Your goal:
Copy exactly, please, the line that has "312.5 | 1.253 | |" in it along with every line after it to the end of the listing.

Provided entries:
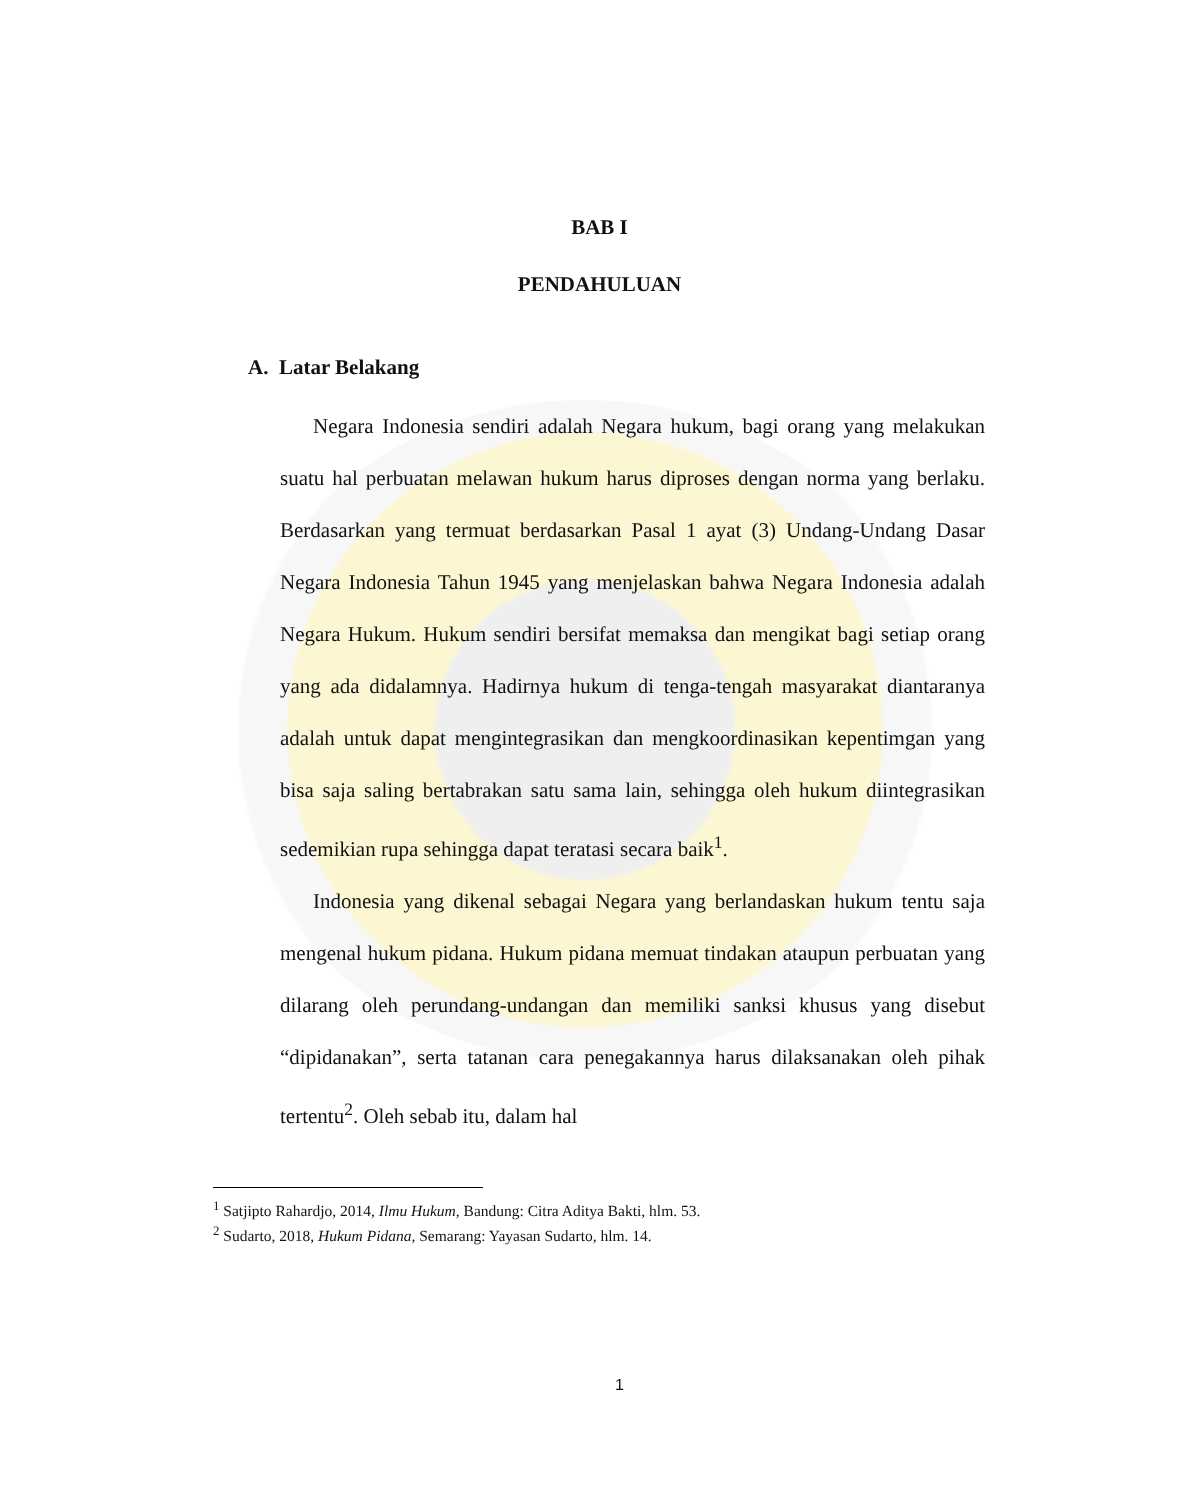BAB I
PENDAHULUAN
A. Latar Belakang
Negara Indonesia sendiri adalah Negara hukum, bagi orang yang melakukan suatu hal perbuatan melawan hukum harus diproses dengan norma yang berlaku. Berdasarkan yang termuat berdasarkan Pasal 1 ayat (3) Undang-Undang Dasar Negara Indonesia Tahun 1945 yang menjelaskan bahwa Negara Indonesia adalah Negara Hukum. Hukum sendiri bersifat memaksa dan mengikat bagi setiap orang yang ada didalamnya. Hadirnya hukum di tenga-tengah masyarakat diantaranya adalah untuk dapat mengintegrasikan dan mengkoordinasikan kepentimgan yang bisa saja saling bertabrakan satu sama lain, sehingga oleh hukum diintegrasikan sedemikian rupa sehingga dapat teratasi secara baik<sup>1</sup>.
Indonesia yang dikenal sebagai Negara yang berlandaskan hukum tentu saja mengenal hukum pidana. Hukum pidana memuat tindakan ataupun perbuatan yang dilarang oleh perundang-undangan dan memiliki sanksi khusus yang disebut “dipidanakan”, serta tatanan cara penegakannya harus dilaksanakan oleh pihak tertentu<sup>2</sup>. Oleh sebab itu, dalam hal
<sup>1</sup> Satjipto Rahardjo, 2014, Ilmu Hukum, Bandung: Citra Aditya Bakti, hlm. 53.
<sup>2</sup> Sudarto, 2018, Hukum Pidana, Semarang: Yayasan Sudarto, hlm. 14.
1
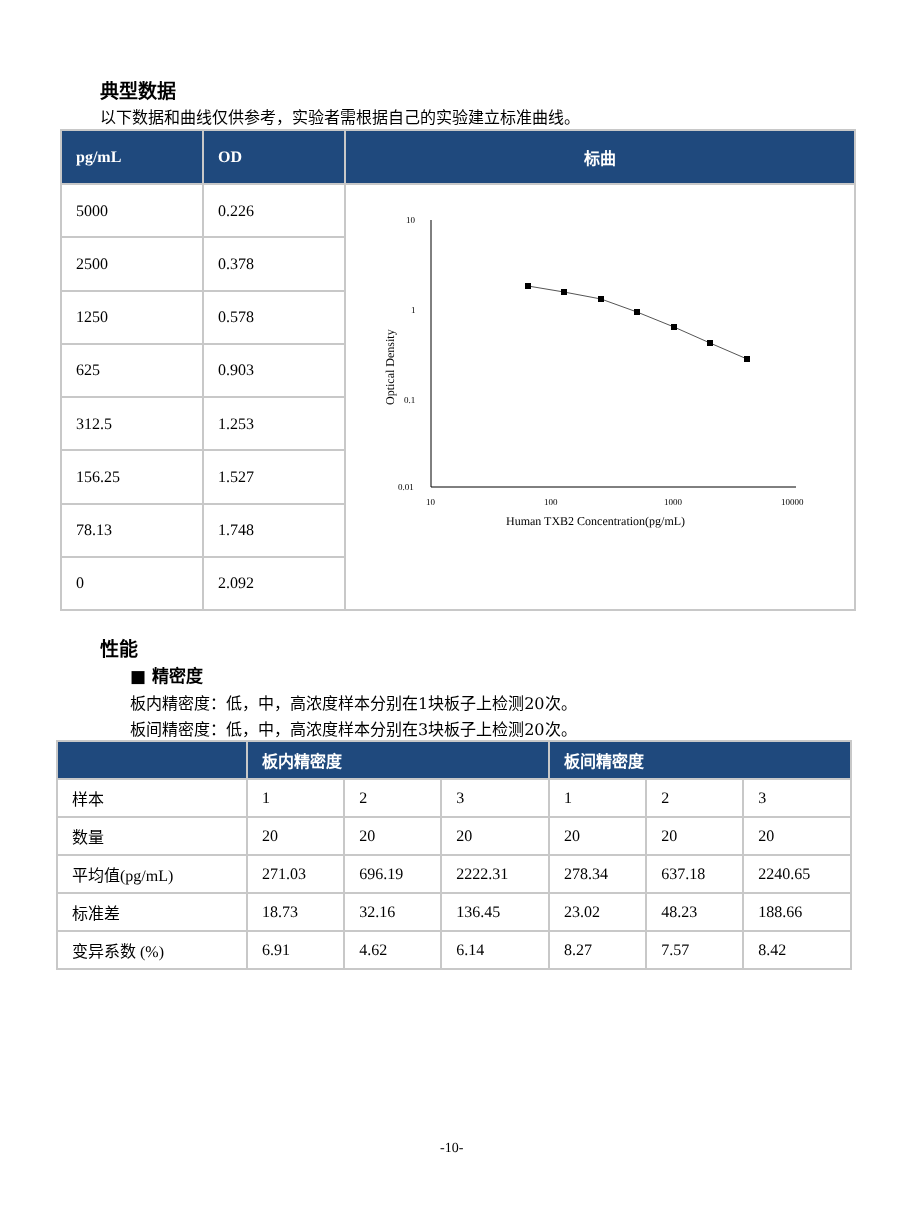典型数据
以下数据和曲线仅供参考，实验者需根据自己的实验建立标准曲线。
| pg/mL | OD | 标曲 |
| --- | --- | --- |
| 5000 | 0.226 | 10 1 0.1 0.01 10 100 1000 10000 Human TXB2 Concentration(pg/mL) Optical Density |
| 2500 | 0.378 | |
| 1250 | 0.578 | |
| 625 | 0.903 | |
| 312.5 | 1.253 | |
| 156.25 | 1.527 | |
| 78.13 | 1.748 | |
| 0 | 2.092 | |
性能
■ 精密度
板内精密度：低，中，高浓度样本分别在1块板子上检测20次。
板间精密度：低，中，高浓度样本分别在3块板子上检测20次。
| | 板内精密度 | | | 板间精密度 | | |
| --- | --- | --- | --- | --- | --- | --- |
| 样本 | 1 | 2 | 3 | 1 | 2 | 3 |
| 数量 | 20 | 20 | 20 | 20 | 20 | 20 |
| 平均值(pg/mL) | 271.03 | 696.19 | 2222.31 | 278.34 | 637.18 | 2240.65 |
| 标准差 | 18.73 | 32.16 | 136.45 | 23.02 | 48.23 | 188.66 |
| 变异系数 (%) | 6.91 | 4.62 | 6.14 | 8.27 | 7.57 | 8.42 |
-10-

Result for this task:
| 312.5 | 1.253 | |
| 156.25 | 1.527 | |
| 78.13 | 1.748 | |
| 0 | 2.092 | |
性能
■ 精密度
板内精密度：低，中，高浓度样本分别在1块板子上检测20次。
板间精密度：低，中，高浓度样本分别在3块板子上检测20次。
| | 板内精密度 | | | 板间精密度 | | |
| --- | --- | --- | --- | --- | --- | --- |
| 样本 | 1 | 2 | 3 | 1 | 2 | 3 |
| 数量 | 20 | 20 | 20 | 20 | 20 | 20 |
| 平均值(pg/mL) | 271.03 | 696.19 | 2222.31 | 278.34 | 637.18 | 2240.65 |
| 标准差 | 18.73 | 32.16 | 136.45 | 23.02 | 48.23 | 188.66 |
| 变异系数 (%) | 6.91 | 4.62 | 6.14 | 8.27 | 7.57 | 8.42 |
-10-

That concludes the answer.